Na última cimeira da Cooperação Económica da Ásia-Pacífico, em novembro do ano passado, Barack Obama queixou–se a Malcolm Turnbull sobre a “arabização” do islamismo na Indonésia, que atribuiu ao investimento feito pela Arábia Saudita e outras potências do Golfo, que fomentam o radicalismo através de madraças, imãs e professores.
“Mas os sauditas não são seus amigos?”, questionou o primeiro-ministro australiano. “É complicado”, respondeu Obama, segundo a versão avançada por Jeffrey Goldberg na “Atlantic”.
Ao longo dos sete anos que já leva de Casa Branca, o norte-americano nunca disfarçou o ceticismo face à monarquia saudita, tão próxima do seu antecessor. O desgaste entre as duas potências ficou visível na visita de Obama a Riade na última semana – praticamente ignorada localmente e sem qualquer resultado digno de notícia.
E a Indonésia será o mais pequeno dos elefantes na sala. No topo da lista de temas que vão desgastando uma aliança com mais de 70 anos surgem o acordo nuclear do Irão – uma iniciativa de Washington de aproximação ao maior inimigo de Riade –, o combate ao grupo sunita do Estado Islâmico e, principalmente, os ataques de 11 de setembro de 2001 nos Estados Unidos.
A tensão aumentou exponencialmente em janeiro. Num momento raro de cooperação partidária nos EUA, republicanos e democratas da comissão judiciária do Senado aprovaram por unanimidade alterações a uma lei de 1976 que atribui imunidade a governos estrangeiros nos tribunais dos EUA. A ser aprovada, a legislação permitirá julgar outros governos apenas se houver provas do envolvimento destes em ataques em solo americano que matem cidadãos dos EUA.
Apesar da resistência do governo Obama – John Kerry disse no Senado que a lei “iria expor os EUA a julgamentos, retirar a imunidade soberana do país e abrir um precedente terrível” –, esta reivindicação dos familiares das vítimas do 11 de setembro goza de grande apoio bipartidário nas duas câmaras do Congresso de Washington. Quando esse apoio começou a revelar-se suficiente para aprovar a legislação, o próprio ministro saudita dos Negócios Estrangeiros voou para Washington.
“Adel al-Jubeir passou pessoalmente a mensagem do rei, avisando os congressistas de que a Arábia Saudita se verá obrigada a desfazer-se dos 750 mil milhões de dólares investidos em títulos de dívida e outros bens nos EUA antes de esses bens poderem vir a ser congelados pelos tribunais”, noticiou o “New York Times” no dia 15 deste mês, antes da visita de Obama a Riade.
Bomba em junho?
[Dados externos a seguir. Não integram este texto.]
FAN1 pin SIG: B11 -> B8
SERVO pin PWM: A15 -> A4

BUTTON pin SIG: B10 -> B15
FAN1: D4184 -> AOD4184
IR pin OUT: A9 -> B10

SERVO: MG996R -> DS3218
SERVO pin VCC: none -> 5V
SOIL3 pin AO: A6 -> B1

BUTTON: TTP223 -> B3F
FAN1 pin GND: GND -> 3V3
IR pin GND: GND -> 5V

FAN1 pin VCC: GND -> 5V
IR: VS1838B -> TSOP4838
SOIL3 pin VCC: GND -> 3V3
Mas se neste ponto Obama até se coloca ao lado dos aliados sauditas – Hillary Clinton e Bernie Sanders, os dois democratas que se propõem sucedê-lo, já se mostraram a favor da iniciativa –, na outra ponta solta do 11 de setembro já não é bem assim. Junho é um “objetivo realista” para a publicação das 28 páginas secretas do relatório divulgado em 2002 com as conclusões da investigação aos atentados, disse na segunda-feira o responsável pela coordenação das várias agências de serviços secretos do país, James Clapper.
Estas páginas focam-se na influência do Estado saudita no financiamento da Al-Qaeda de Osama bin Laden e George W. Bush classificou-as como secretas em 2002. Foi o que garantiu o antigo senador Bob Graham, um dos autores do relatório em 2002 que, em entrevista ao “60 Minutes” da “CBS”, confirmou que as páginas “se dedicam essencialmente ao financiamento do 11 de setembro e apontam fortemente o dedo à Arábia Saudita”.
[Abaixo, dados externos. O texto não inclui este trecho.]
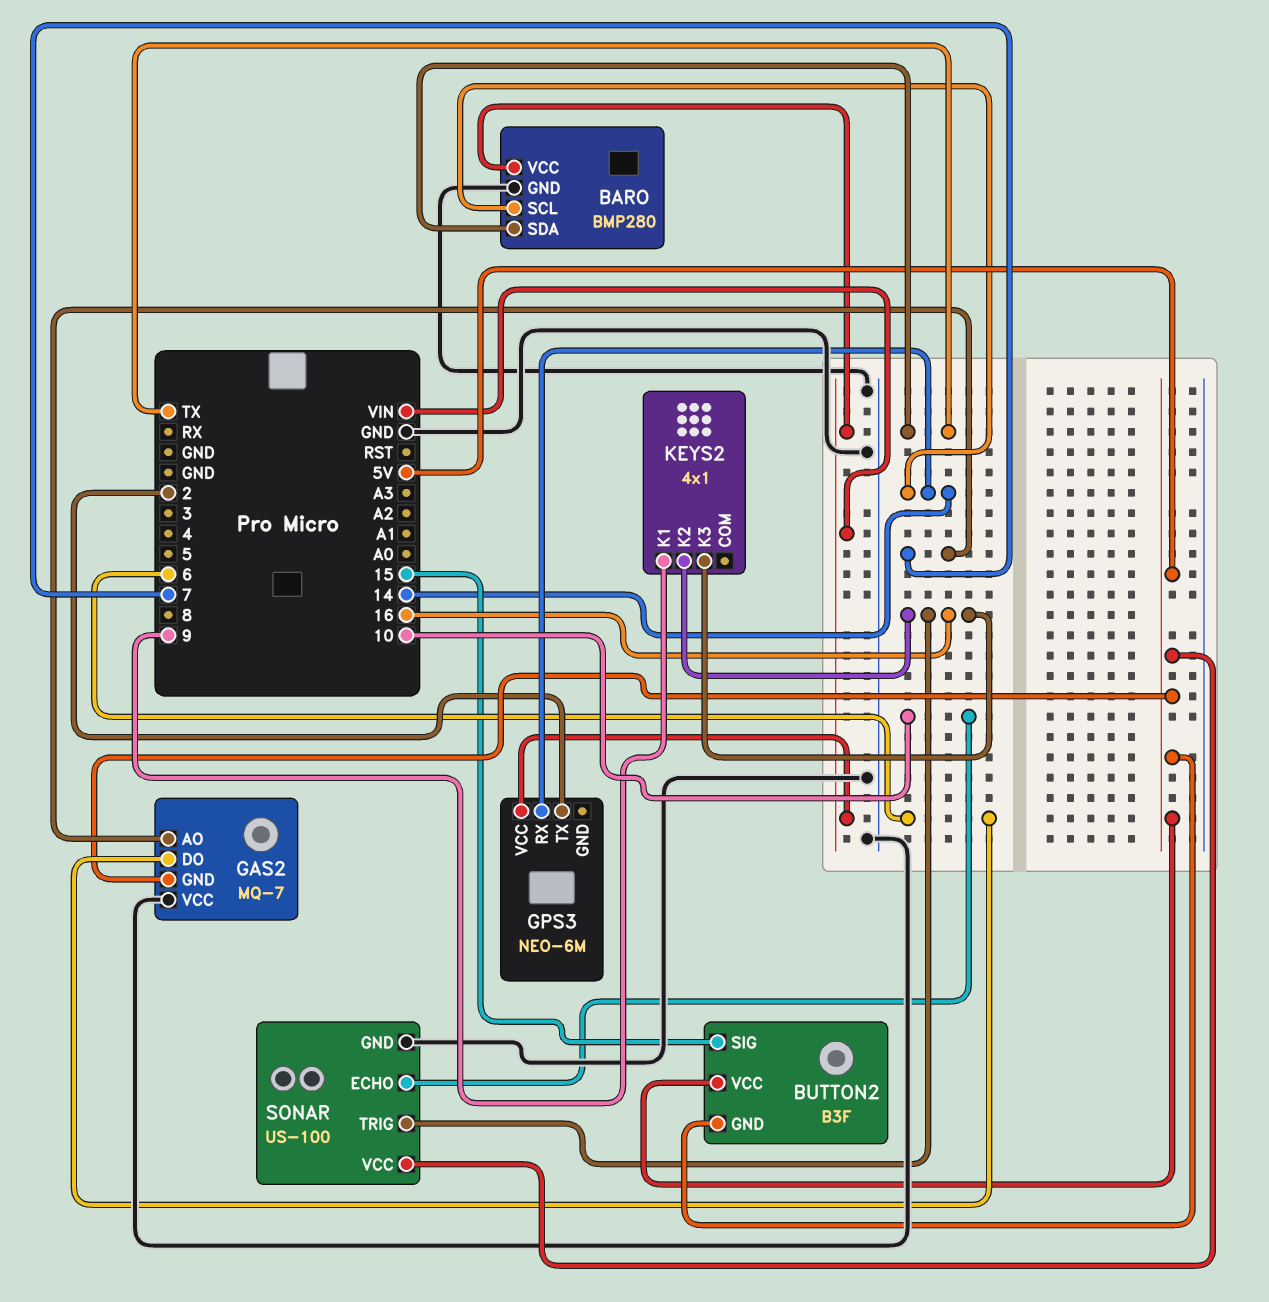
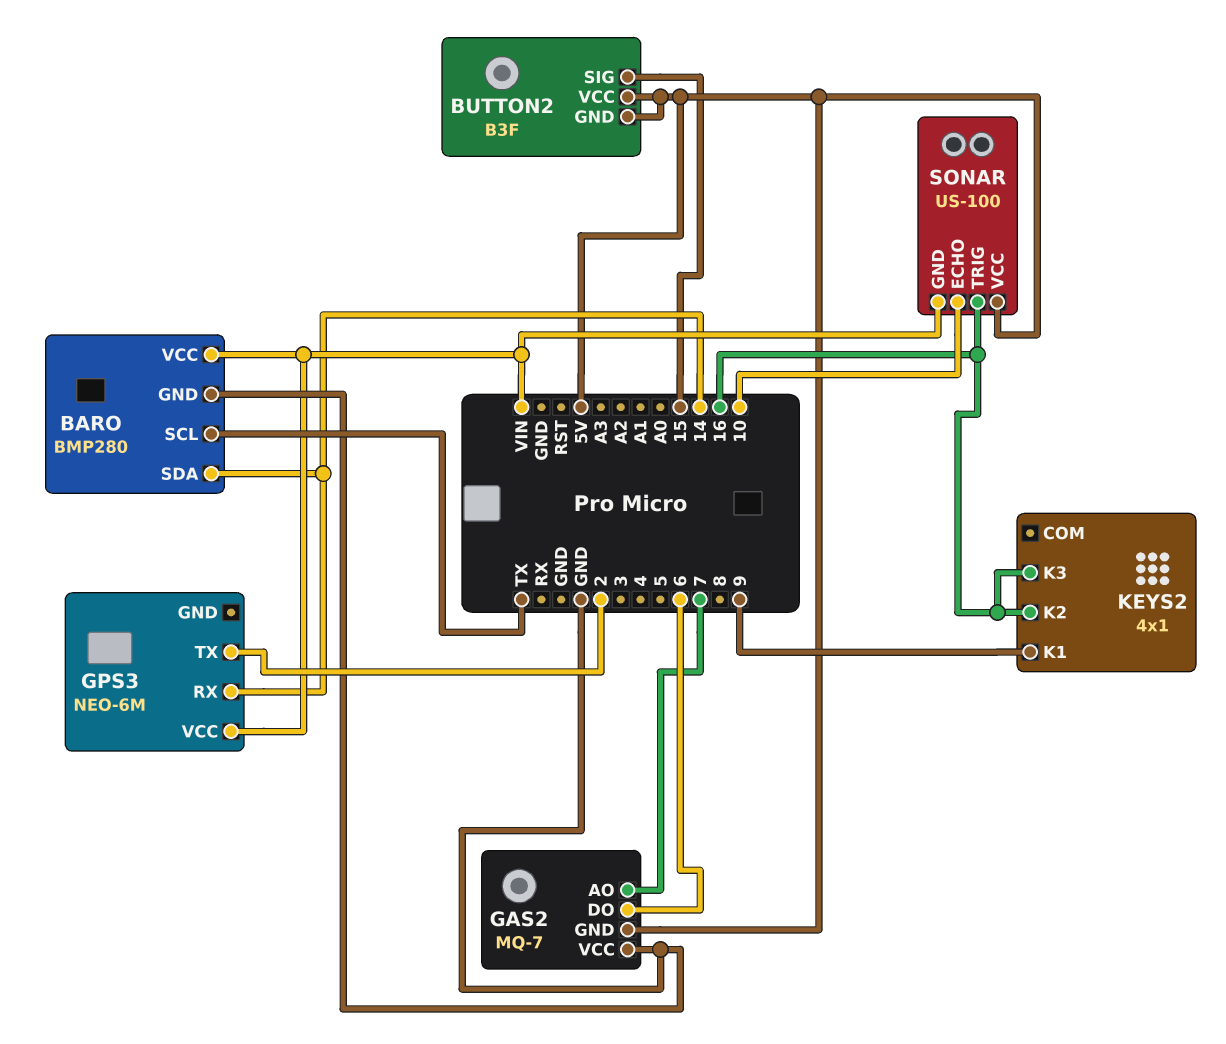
BARO pin SCL: 14 -> TX
BARO pin SDA: TX -> 14
SONAR pin GND: GND -> VIN

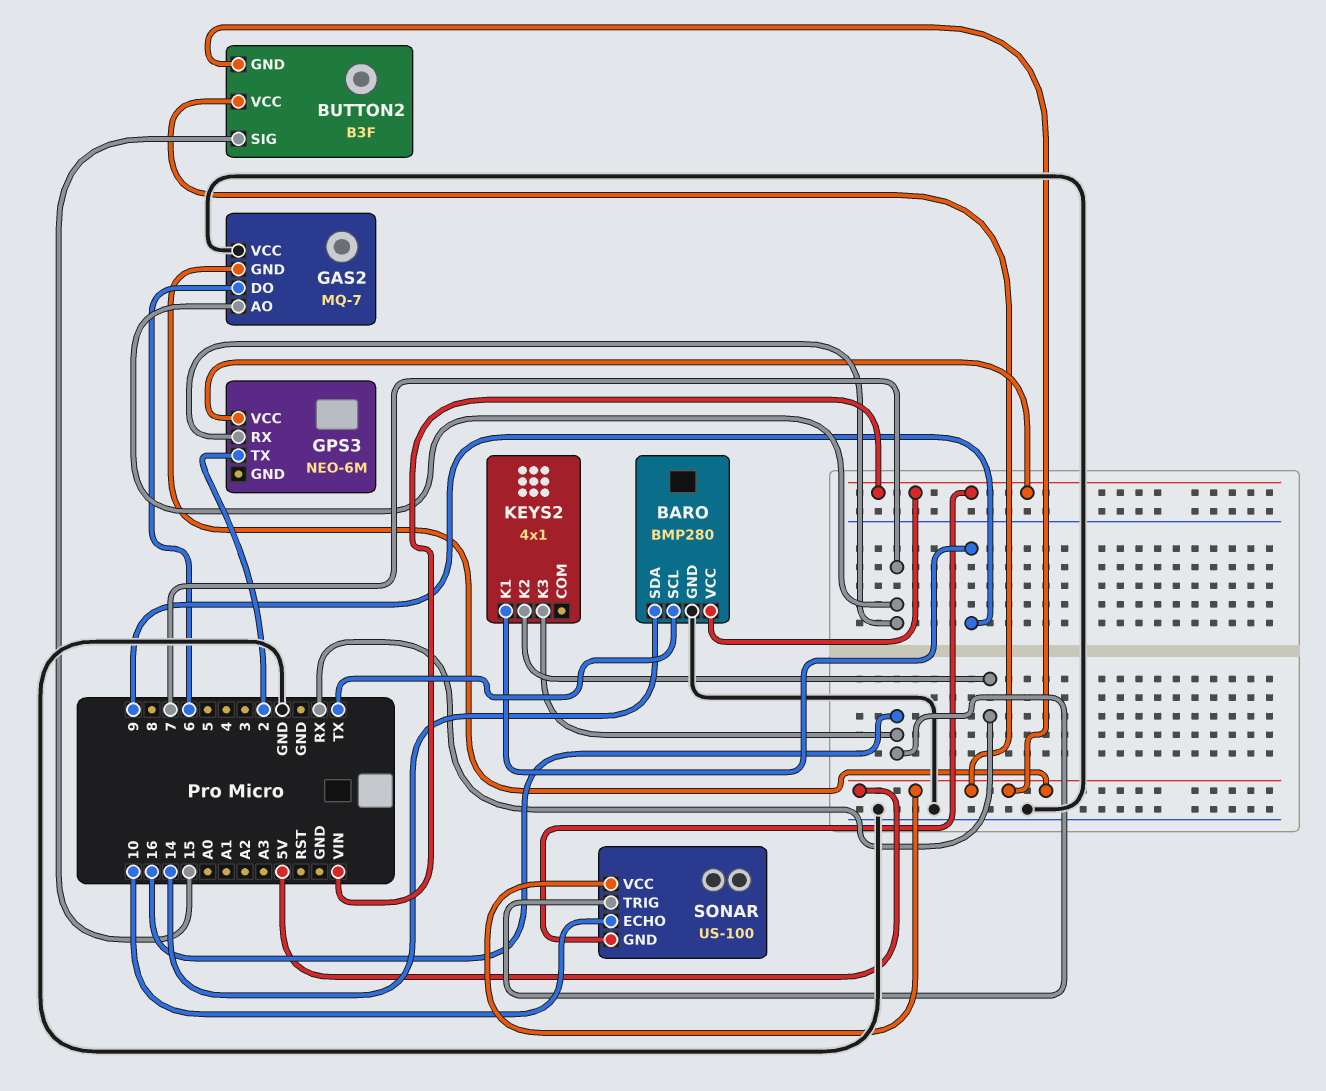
GPS3 pin RX: 14 -> 7
KEYS2 pin K2: 16 -> RX

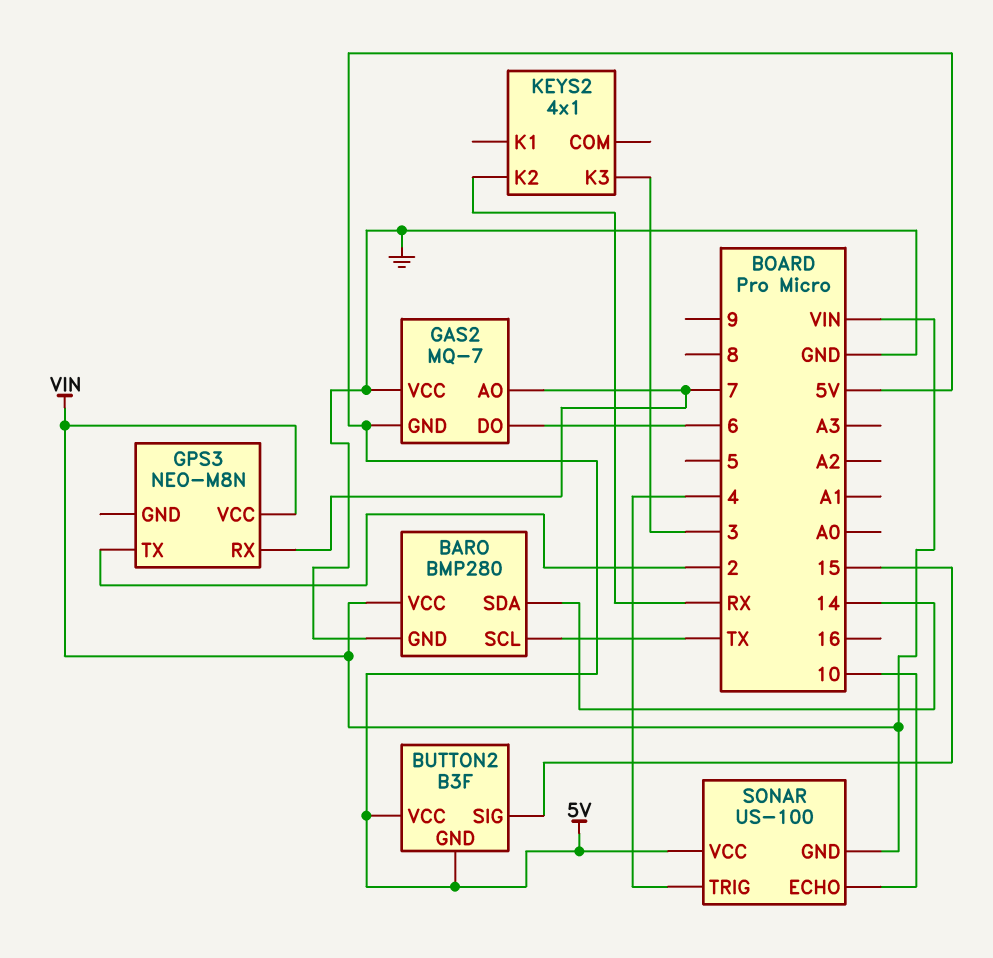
GPS3: NEO-6M -> NEO-M8N
KEYS2 pin K1: 9 -> none
KEYS2 pin K3: 16 -> 3
SONAR pin TRIG: 16 -> 4

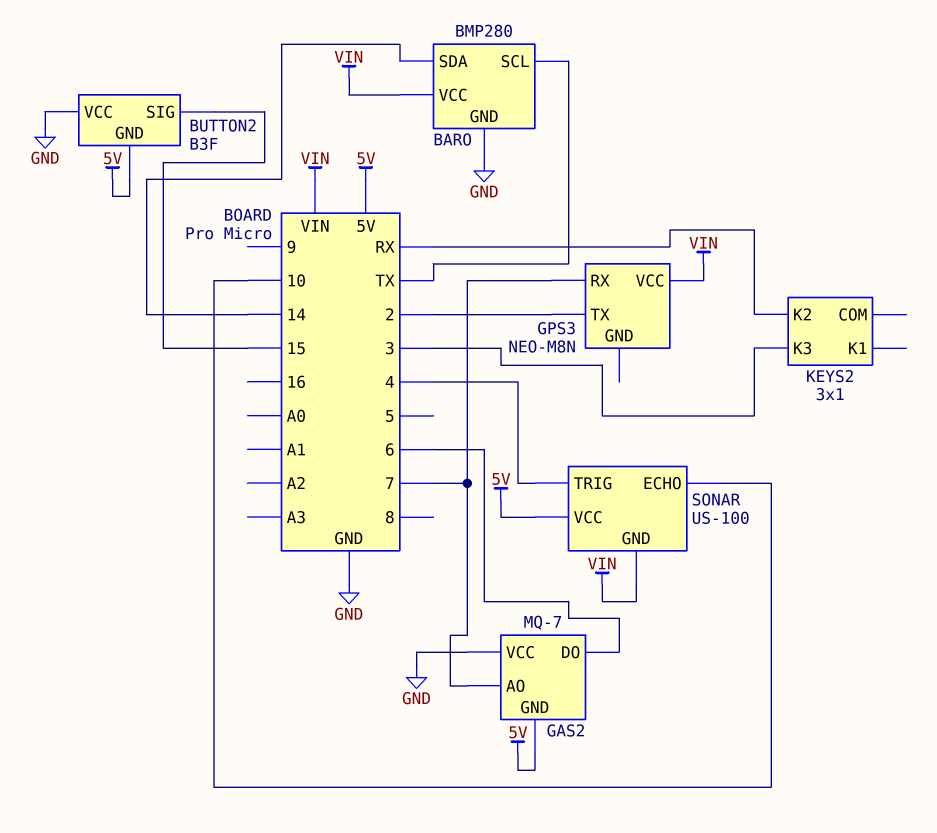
BUTTON2 pin VCC: 5V -> GND
KEYS2: 4x1 -> 3x1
A declaração ajudou o forte lóbi dos familiares das vítimas, congressistas e comunicação social a pressionar a administração para a sua divulgação: “As 28 páginas devem ser publicadas imediatamente”, pedia no dia 22 o editorial do “New York Times”, onde se lembrava que “os americanos ainda não sabem exatamente a razão por que 15 dos 19 sequestradores da Al-Qaeda eram sauditas e até que ponto isso indica esforços de sauditas influentes, incluindo o seu poderoso sistema religioso, no planeamento do ataque.”
Há quem escreva, apoiado apenas em fontes anónimas, que Obama foi a Riade transmitir ao rei Salman a intenção de publicar a secção secreta do relatório. E se em 2002 o então MNE saudita, Saud al-Faisal, se mostrava um defensor da publicação, pois “a Arábia Saudita está de consciência tranquila e poderá defender-se”, agora não há representante do reino que comente o assunto.